Stored items:

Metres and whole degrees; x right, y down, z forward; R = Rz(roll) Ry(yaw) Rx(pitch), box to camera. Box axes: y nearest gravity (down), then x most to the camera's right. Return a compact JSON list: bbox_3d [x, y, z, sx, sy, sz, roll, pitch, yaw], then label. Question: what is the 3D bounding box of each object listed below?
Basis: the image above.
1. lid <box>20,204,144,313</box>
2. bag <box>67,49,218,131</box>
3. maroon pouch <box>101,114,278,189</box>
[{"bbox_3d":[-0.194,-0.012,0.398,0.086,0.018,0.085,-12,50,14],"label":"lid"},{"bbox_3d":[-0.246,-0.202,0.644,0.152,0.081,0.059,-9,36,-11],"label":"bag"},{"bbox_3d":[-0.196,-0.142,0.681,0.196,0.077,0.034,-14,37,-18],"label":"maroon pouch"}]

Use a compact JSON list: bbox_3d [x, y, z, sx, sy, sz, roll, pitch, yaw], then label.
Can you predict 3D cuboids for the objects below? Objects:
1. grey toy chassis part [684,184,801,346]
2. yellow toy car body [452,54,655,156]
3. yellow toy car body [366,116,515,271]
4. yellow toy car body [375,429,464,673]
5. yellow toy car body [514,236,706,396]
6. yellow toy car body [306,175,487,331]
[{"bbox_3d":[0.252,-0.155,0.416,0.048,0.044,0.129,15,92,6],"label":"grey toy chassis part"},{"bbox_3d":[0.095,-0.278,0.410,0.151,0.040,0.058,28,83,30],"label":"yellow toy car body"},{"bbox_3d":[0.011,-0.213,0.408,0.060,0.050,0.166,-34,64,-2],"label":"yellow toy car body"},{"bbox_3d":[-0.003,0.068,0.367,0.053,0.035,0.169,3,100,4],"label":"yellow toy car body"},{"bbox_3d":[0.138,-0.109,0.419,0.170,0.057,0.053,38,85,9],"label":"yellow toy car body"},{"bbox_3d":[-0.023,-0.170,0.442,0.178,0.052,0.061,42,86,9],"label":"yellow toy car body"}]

* * *

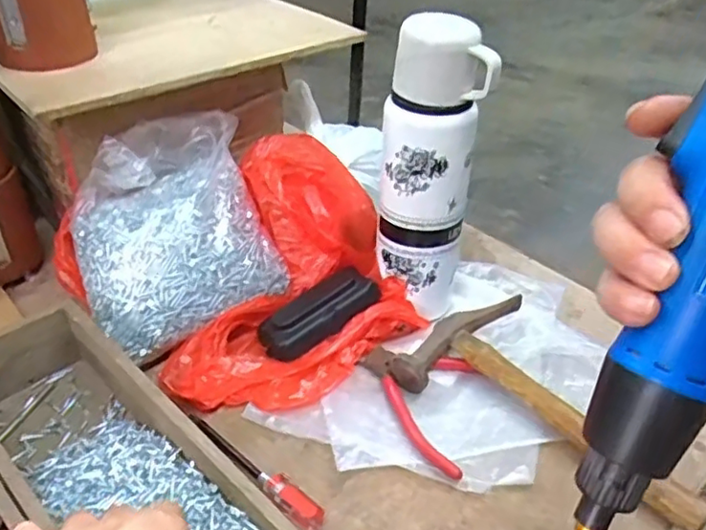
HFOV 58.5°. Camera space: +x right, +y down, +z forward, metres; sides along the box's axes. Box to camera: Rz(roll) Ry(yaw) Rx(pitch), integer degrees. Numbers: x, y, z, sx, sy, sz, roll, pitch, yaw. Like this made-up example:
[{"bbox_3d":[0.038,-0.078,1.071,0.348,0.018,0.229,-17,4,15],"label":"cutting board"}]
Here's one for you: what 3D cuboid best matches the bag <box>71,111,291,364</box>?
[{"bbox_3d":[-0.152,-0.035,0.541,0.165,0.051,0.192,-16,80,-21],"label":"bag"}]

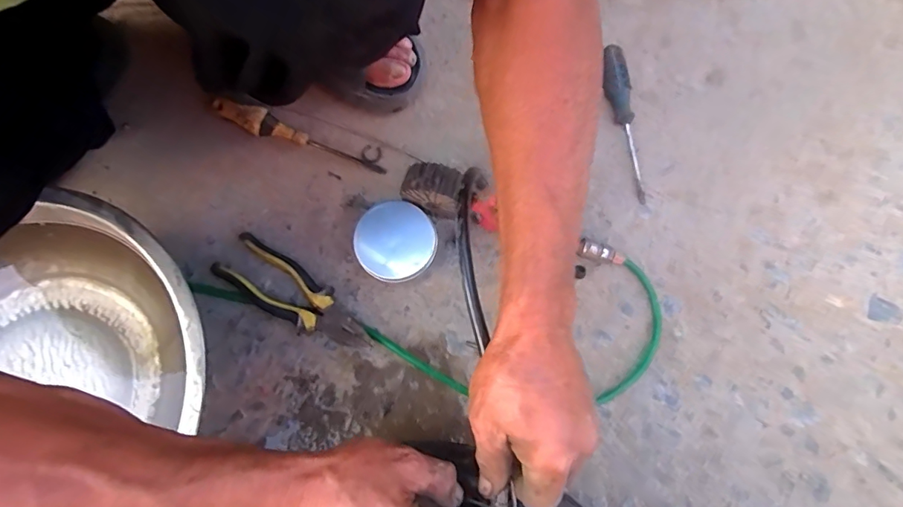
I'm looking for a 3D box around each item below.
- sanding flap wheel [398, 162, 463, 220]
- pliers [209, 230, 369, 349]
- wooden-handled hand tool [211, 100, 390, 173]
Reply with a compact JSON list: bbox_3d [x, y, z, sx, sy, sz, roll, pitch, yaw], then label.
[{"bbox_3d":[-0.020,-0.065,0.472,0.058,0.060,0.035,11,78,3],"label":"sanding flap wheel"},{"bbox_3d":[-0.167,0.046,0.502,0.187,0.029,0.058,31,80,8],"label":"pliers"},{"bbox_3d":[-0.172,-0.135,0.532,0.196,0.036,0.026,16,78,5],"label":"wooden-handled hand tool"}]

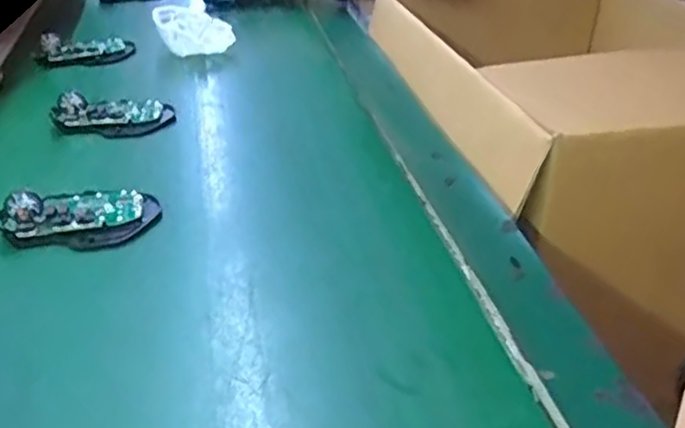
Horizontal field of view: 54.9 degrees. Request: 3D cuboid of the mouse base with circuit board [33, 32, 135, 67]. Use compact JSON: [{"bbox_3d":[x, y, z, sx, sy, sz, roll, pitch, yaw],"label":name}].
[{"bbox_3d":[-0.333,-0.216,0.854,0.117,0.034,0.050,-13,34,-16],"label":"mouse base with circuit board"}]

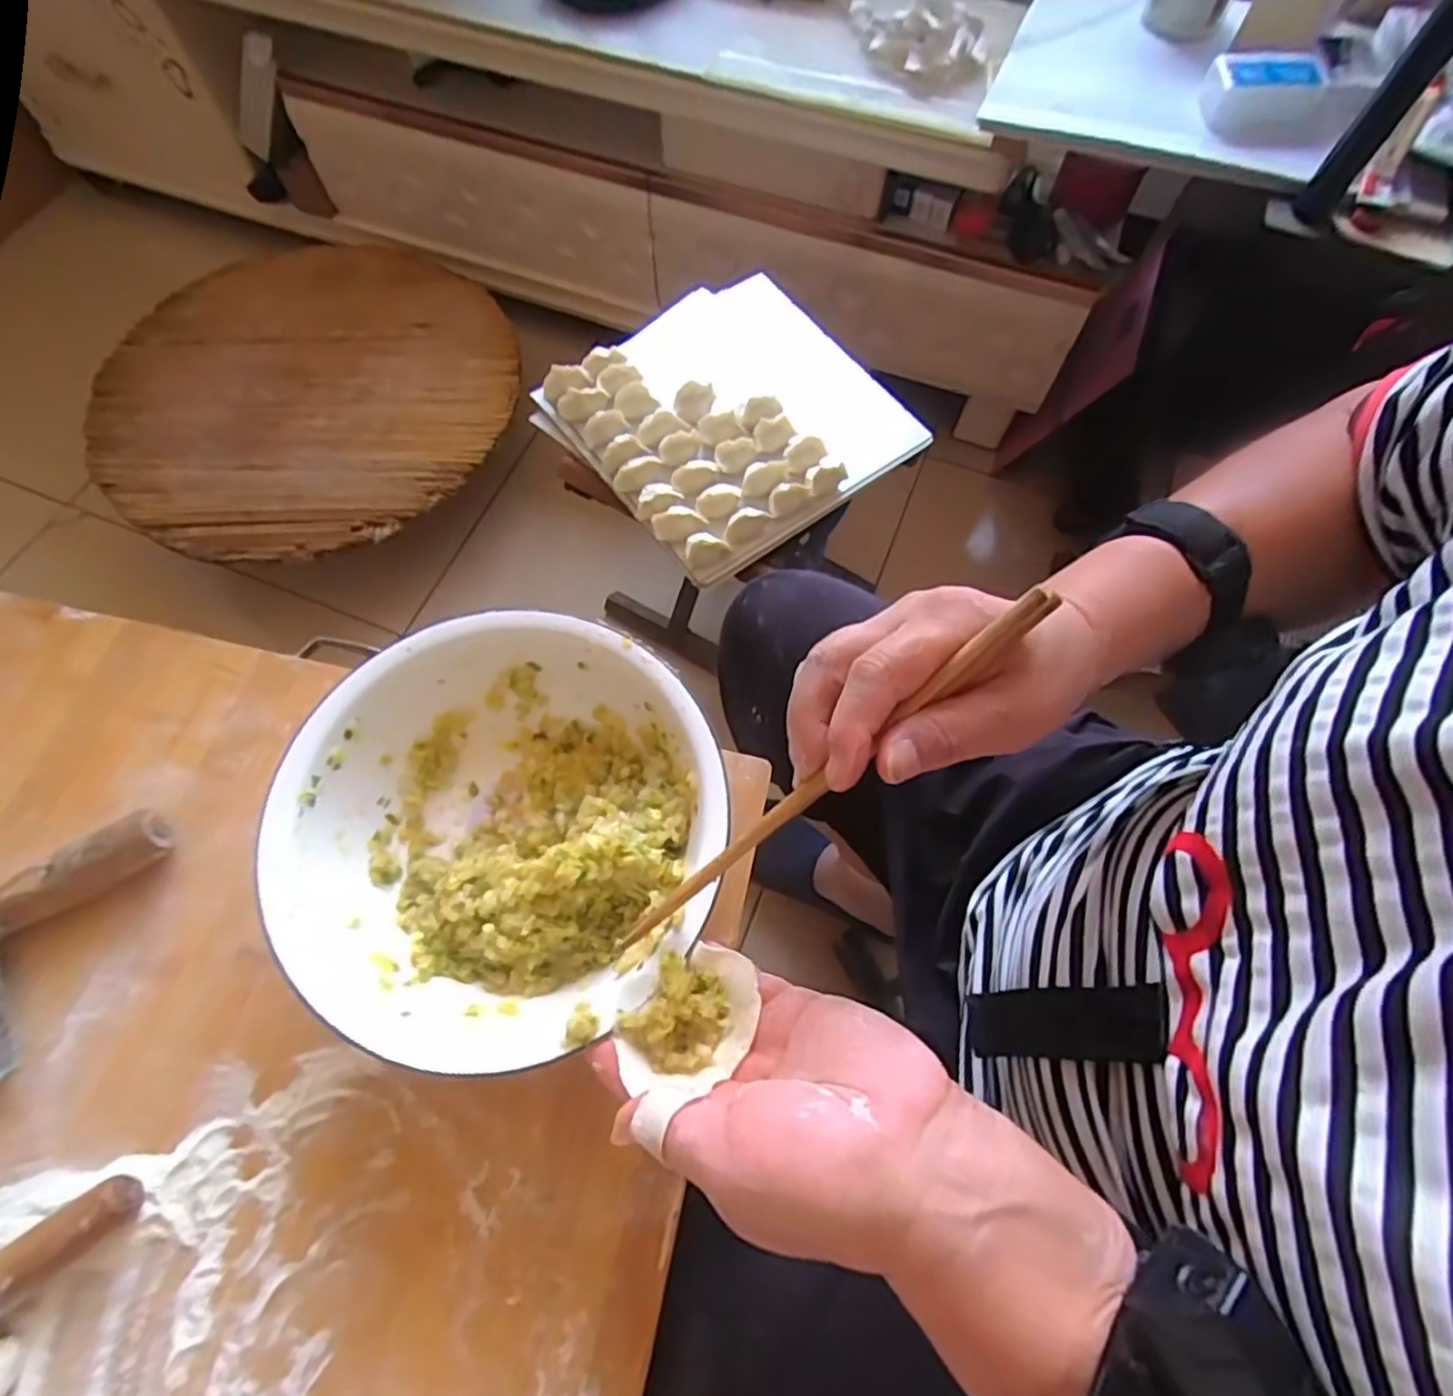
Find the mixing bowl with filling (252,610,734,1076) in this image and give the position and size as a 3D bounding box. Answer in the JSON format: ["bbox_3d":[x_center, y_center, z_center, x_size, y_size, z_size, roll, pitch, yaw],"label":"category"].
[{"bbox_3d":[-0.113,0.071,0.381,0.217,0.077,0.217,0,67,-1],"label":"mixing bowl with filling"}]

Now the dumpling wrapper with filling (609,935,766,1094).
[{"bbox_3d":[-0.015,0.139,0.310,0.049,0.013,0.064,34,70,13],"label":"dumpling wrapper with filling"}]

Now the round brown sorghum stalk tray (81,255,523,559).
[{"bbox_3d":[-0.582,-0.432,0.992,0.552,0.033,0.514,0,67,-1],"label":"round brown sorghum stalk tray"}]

==

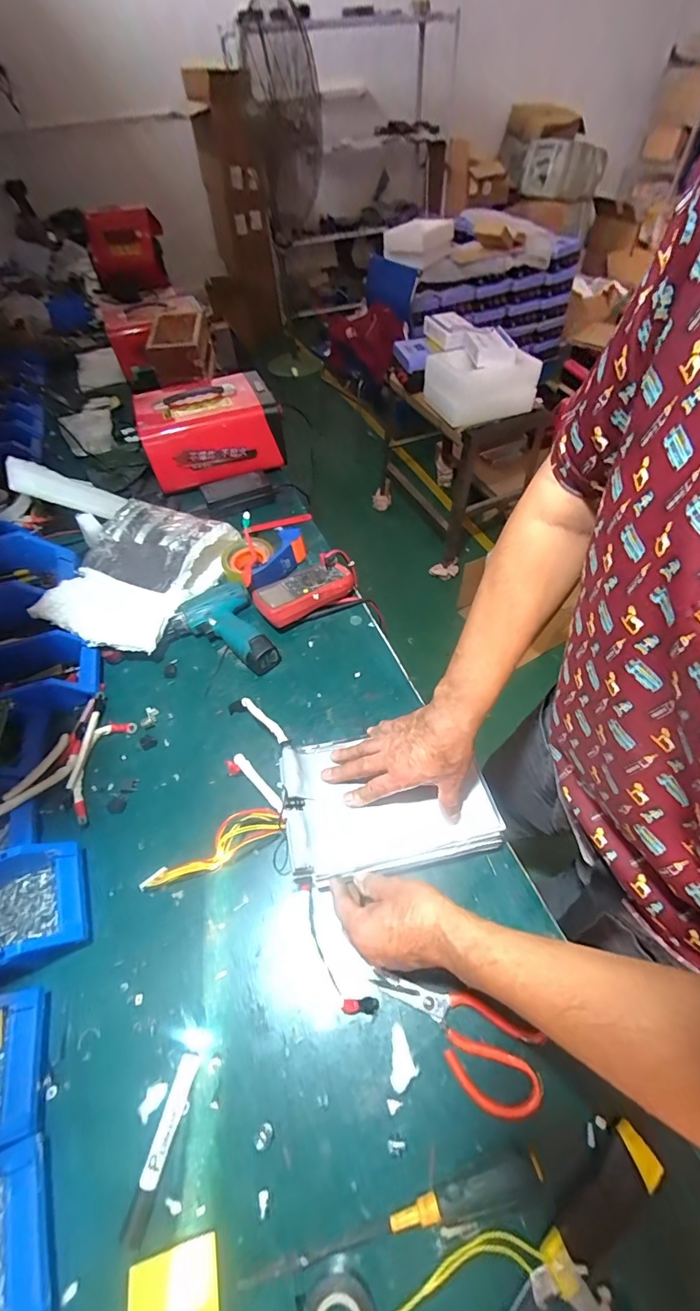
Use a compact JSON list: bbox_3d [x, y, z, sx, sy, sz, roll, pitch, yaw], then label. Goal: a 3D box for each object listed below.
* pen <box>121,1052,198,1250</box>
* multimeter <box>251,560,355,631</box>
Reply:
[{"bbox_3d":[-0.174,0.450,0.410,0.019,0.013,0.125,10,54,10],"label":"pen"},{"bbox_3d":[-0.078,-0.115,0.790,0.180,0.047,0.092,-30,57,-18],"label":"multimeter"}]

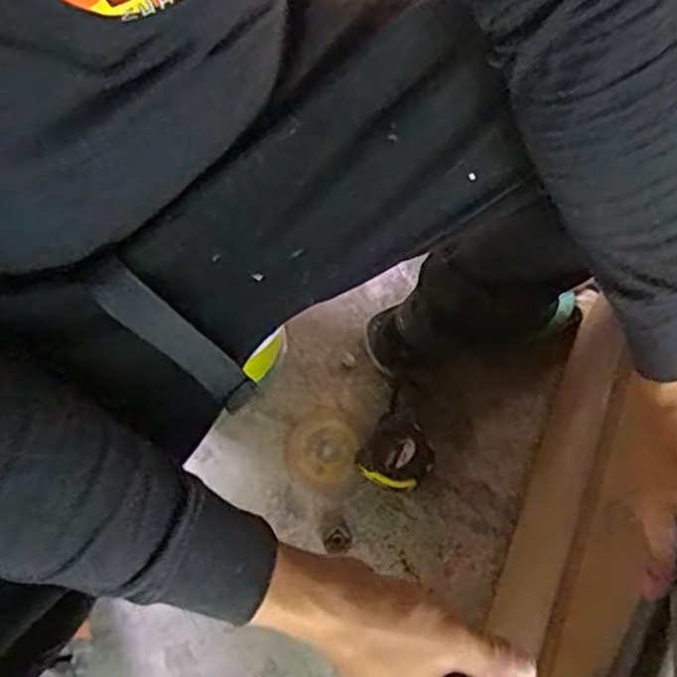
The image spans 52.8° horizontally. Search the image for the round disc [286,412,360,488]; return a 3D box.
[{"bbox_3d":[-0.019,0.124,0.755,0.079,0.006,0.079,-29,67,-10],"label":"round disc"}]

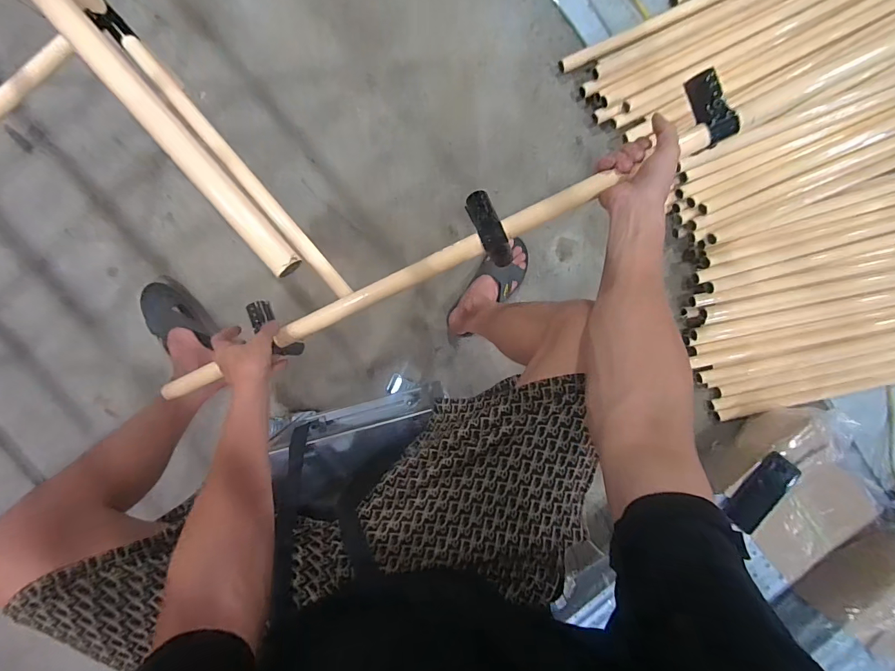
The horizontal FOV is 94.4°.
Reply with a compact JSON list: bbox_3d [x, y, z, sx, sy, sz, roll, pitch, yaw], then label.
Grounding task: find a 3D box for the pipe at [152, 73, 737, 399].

### [What you need to do]
Look through the data above and return each line where the string "axes" occurs.

### [Your response]
Metres and whole degrees; x right, y down, z forward; R = Rz(roll) Ry(yaw) Rx(pitch), box to camera. Box axes: y nearest gravity (down), then x most to the camera's right. Return a compact JSON list: bbox_3d [x, y, z, sx, sy, sz, roll, pitch, yaw], then label. Question: what is the 3D bounding box of each object listed below?
HFOV 58.5°. Camera space: +x right, +y down, +z forward, metres; sides along the box's axes. Box to camera: Rz(roll) Ry(yaw) Rx(pitch), integer degrees. Numbers: x, y, z, sx, sy, sz, roll, pitch, yaw. Like this made-up example:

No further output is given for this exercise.